I watched on my phone. A small 5-inch screen because I didn’t want to miss it. I only caught the last few encores, but I caught it, and it was still magical. I forgot it was on. I thought it was the day before mostly for some reason I got confused by the time and date changes. These are things I should know after living overseas for a long time, but I was lucky to be part of it, if only for a few minutes, in Hong Kong. I caught what everyone in Canada was watching: the last concert by the Tragically Hip.
The band started in 1989, but I didn’t get into them until I was graduating secondary school in 1992. What lured me in was the stories song by its lead singer Gord Downie, who is dying of cancer. The concert maybe the last time he may sing and the last time the public may see him on stage. 2016 has been a cruel year for musicians with the sudden deaths of David Bowie, and Prince but with this last tour, the public can share their stories and say goodbye to Canada’s most celebrated band.
The concert, I almost missed, was being put on by the Canadian Broadcasting Corporation (CBC). They were doing it commercial free. There were no adds, not even banner ads. They did this instead of broadcasting the last full day of the Olympics, which would have brought in a ton of advertising dollars for the company, but they showed the Hip for free. The show itself was just the straight concert, no behind the curtain; no cheesy host, no commentary, no interviews – just the show. Whoever did the deal should get an Order of Canada for the deed.
I have only seen the Hip in concert once during the 1993 Kumbaya Festival in Ontario Place Toronto.
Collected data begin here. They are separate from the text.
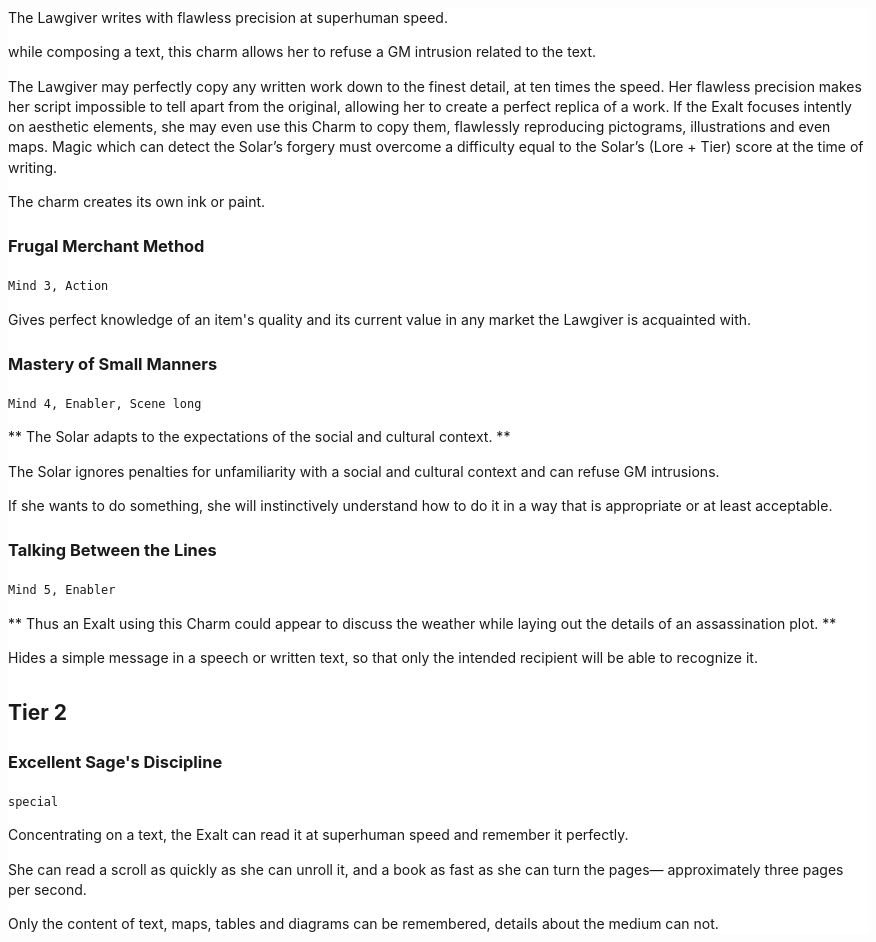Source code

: The Lawgiver writes with flawless precision at superhuman speed.

while composing a text, this charm allows her to refuse a GM intrusion related to the text.

The Lawgiver may perfectly copy any written work down to the finest detail, at ten times the speed.
Her flawless precision makes her script impossible to tell apart from the original, allowing her to create a perfect replica of a work.
If the Exalt focuses intently on aesthetic elements, she may even use this Charm to copy them, flawlessly reproducing pictograms, illustrations and even maps.
Magic which can detect the Solar’s forgery must overcome a difficulty equal to the Solar’s (Lore + Tier) score at the time of writing.

The charm creates its own ink or paint.


### Frugal Merchant Method
`Mind 3, Action`

Gives perfect knowledge of an item's quality and its current value in any market the Lawgiver is acquainted with.


### Mastery of Small Manners
`Mind 4, Enabler, Scene long`

** The Solar adapts to the expectations of the social and cultural context. **

The Solar ignores penalties for unfamiliarity with a social and cultural context and can refuse GM intrusions.

If she wants to do something, she will instinctively understand how to do it in a way that is appropriate or at least acceptable.


### Talking Between the Lines
`Mind 5, Enabler`

** Thus an Exalt using this Charm could appear to discuss the weather while laying out the details of an assassination plot. **

Hides a simple message in a speech or written text, so that only the intended recipient will be able to recognize it.



## Tier 2


### Excellent Sage's Discipline
`special`

Concentrating on a text, the Exalt can read it at superhuman speed and remember it perfectly.

She can read a scroll as quickly as she can unroll it, and a book as fast as she can turn the pages— approximately three pages per second.

Only the content of text, maps, tables and diagrams can be remembered, details about the medium can not.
Festival was held to help raise funds for various HIV/AIDS charities throughout Canada with many bands performing over the day. The Hip were the closing act, and it was magical, and they only played a few songs (Hey Maria, Fully Completely, Thugs, At the Hundredth Meridian, New Orleans is Sinking, Fifty Mission Cap). I don’t remember the festival, but I remember their performance.
What I saw from my phone was humbling. A 52-year-old man, on stage. He was rail thin, due to chemotherapy. He wasn’t as energetic, but again he was undergoing chemo, and he was still on stage for THREE HOURS. There were times when he broke down crying, I read. He kept singing and going. Watching it brought me to tears. I dare say, everyone has been touched by cancer at some point and to see Gord put up on a show and say goodbye was courageous.
The concert was over. I was left just to stare at my screen for a few moments before starting the rest of the day. The concert was over, but the music and memories are forever.